Reprint the entire listing exactly.
- Opening Delimiter -
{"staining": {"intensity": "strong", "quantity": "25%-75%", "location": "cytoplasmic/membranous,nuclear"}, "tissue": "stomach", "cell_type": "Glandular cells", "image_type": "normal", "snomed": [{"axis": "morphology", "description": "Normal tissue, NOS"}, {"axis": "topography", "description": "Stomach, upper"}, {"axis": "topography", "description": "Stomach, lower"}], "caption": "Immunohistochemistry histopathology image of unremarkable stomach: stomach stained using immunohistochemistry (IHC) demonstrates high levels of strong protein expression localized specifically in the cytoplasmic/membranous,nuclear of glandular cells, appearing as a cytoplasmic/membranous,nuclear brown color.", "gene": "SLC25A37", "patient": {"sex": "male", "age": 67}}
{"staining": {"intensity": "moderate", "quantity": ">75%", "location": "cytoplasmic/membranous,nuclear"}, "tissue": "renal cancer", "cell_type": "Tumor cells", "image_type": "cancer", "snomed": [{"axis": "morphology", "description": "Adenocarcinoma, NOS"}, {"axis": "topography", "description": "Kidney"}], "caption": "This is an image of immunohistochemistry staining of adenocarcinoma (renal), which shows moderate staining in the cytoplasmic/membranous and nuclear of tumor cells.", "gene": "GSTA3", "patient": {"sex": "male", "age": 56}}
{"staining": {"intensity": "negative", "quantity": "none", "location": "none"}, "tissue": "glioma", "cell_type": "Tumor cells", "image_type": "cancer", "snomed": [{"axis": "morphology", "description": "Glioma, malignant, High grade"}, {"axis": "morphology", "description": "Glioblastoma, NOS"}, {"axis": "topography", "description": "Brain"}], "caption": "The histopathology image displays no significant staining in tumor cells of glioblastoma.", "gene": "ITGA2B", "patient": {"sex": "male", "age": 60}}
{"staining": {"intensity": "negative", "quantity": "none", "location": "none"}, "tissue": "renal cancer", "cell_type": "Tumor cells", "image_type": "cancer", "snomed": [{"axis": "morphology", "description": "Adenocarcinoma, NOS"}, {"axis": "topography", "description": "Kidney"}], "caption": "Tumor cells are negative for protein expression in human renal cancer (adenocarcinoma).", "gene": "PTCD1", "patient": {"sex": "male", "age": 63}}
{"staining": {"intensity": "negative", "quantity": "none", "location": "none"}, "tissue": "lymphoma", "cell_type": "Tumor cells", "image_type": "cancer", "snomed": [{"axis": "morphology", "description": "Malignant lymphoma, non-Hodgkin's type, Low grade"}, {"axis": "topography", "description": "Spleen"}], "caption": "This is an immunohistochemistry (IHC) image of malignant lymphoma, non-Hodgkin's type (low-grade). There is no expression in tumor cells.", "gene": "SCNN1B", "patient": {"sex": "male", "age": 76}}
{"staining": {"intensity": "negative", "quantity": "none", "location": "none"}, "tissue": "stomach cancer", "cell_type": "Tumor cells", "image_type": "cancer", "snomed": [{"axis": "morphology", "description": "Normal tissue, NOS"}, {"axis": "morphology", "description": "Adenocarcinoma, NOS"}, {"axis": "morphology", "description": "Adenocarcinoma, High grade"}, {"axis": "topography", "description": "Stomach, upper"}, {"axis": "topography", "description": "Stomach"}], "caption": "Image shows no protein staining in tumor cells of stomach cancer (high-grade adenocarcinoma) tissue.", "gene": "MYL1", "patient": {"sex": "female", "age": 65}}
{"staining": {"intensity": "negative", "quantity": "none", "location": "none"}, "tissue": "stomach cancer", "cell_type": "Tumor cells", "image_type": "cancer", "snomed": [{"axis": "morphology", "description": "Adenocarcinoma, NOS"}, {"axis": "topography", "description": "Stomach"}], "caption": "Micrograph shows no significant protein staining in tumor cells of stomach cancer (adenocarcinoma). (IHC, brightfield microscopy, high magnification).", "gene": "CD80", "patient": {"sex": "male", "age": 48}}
- Closing Delimiter -
*TASK RESULT*.
{"staining": {"intensity": "strong", "quantity": "25%-75%", "location": "cytoplasmic/membranous,nuclear"}, "tissue": "stomach", "cell_type": "Glandular cells", "image_type": "normal", "snomed": [{"axis": "morphology", "description": "Normal tissue, NOS"}, {"axis": "topography", "description": "Stomach, upper"}, {"axis": "topography", "description": "Stomach, lower"}], "caption": "Immunohistochemistry histopathology image of unremarkable stomach: stomach stained using immunohistochemistry (IHC) demonstrates high levels of strong protein expression localized specifically in the cytoplasmic/membranous,nuclear of glandular cells, appearing as a cytoplasmic/membranous,nuclear brown color.", "gene": "SLC25A37", "patient": {"sex": "male", "age": 67}}
{"staining": {"intensity": "moderate", "quantity": ">75%", "location": "cytoplasmic/membranous,nuclear"}, "tissue": "renal cancer", "cell_type": "Tumor cells", "image_type": "cancer", "snomed": [{"axis": "morphology", "description": "Adenocarcinoma, NOS"}, {"axis": "topography", "description": "Kidney"}], "caption": "This is an image of immunohistochemistry staining of adenocarcinoma (renal), which shows moderate staining in the cytoplasmic/membranous and nuclear of tumor cells.", "gene": "GSTA3", "patient": {"sex": "male", "age": 56}}
{"staining": {"intensity": "negative", "quantity": "none", "location": "none"}, "tissue": "glioma", "cell_type": "Tumor cells", "image_type": "cancer", "snomed": [{"axis": "morphology", "description": "Glioma, malignant, High grade"}, {"axis": "morphology", "description": "Glioblastoma, NOS"}, {"axis": "topography", "description": "Brain"}], "caption": "The histopathology image displays no significant staining in tumor cells of glioblastoma.", "gene": "ITGA2B", "patient": {"sex": "male", "age": 60}}
{"staining": {"intensity": "negative", "quantity": "none", "location": "none"}, "tissue": "renal cancer", "cell_type": "Tumor cells", "image_type": "cancer", "snomed": [{"axis": "morphology", "description": "Adenocarcinoma, NOS"}, {"axis": "topography", "description": "Kidney"}], "caption": "Tumor cells are negative for protein expression in human renal cancer (adenocarcinoma).", "gene": "PTCD1", "patient": {"sex": "male", "age": 63}}
{"staining": {"intensity": "negative", "quantity": "none", "location": "none"}, "tissue": "lymphoma", "cell_type": "Tumor cells", "image_type": "cancer", "snomed": [{"axis": "morphology", "description": "Malignant lymphoma, non-Hodgkin's type, Low grade"}, {"axis": "topography", "description": "Spleen"}], "caption": "This is an immunohistochemistry (IHC) image of malignant lymphoma, non-Hodgkin's type (low-grade). There is no expression in tumor cells.", "gene": "SCNN1B", "patient": {"sex": "male", "age": 76}}
{"staining": {"intensity": "negative", "quantity": "none", "location": "none"}, "tissue": "stomach cancer", "cell_type": "Tumor cells", "image_type": "cancer", "snomed": [{"axis": "morphology", "description": "Normal tissue, NOS"}, {"axis": "morphology", "description": "Adenocarcinoma, NOS"}, {"axis": "morphology", "description": "Adenocarcinoma, High grade"}, {"axis": "topography", "description": "Stomach, upper"}, {"axis": "topography", "description": "Stomach"}], "caption": "Image shows no protein staining in tumor cells of stomach cancer (high-grade adenocarcinoma) tissue.", "gene": "MYL1", "patient": {"sex": "female", "age": 65}}
{"staining": {"intensity": "negative", "quantity": "none", "location": "none"}, "tissue": "stomach cancer", "cell_type": "Tumor cells", "image_type": "cancer", "snomed": [{"axis": "morphology", "description": "Adenocarcinoma, NOS"}, {"axis": "topography", "description": "Stomach"}], "caption": "Micrograph shows no significant protein staining in tumor cells of stomach cancer (adenocarcinoma). (IHC, brightfield microscopy, high magnification).", "gene": "CD80", "patient": {"sex": "male", "age": 48}}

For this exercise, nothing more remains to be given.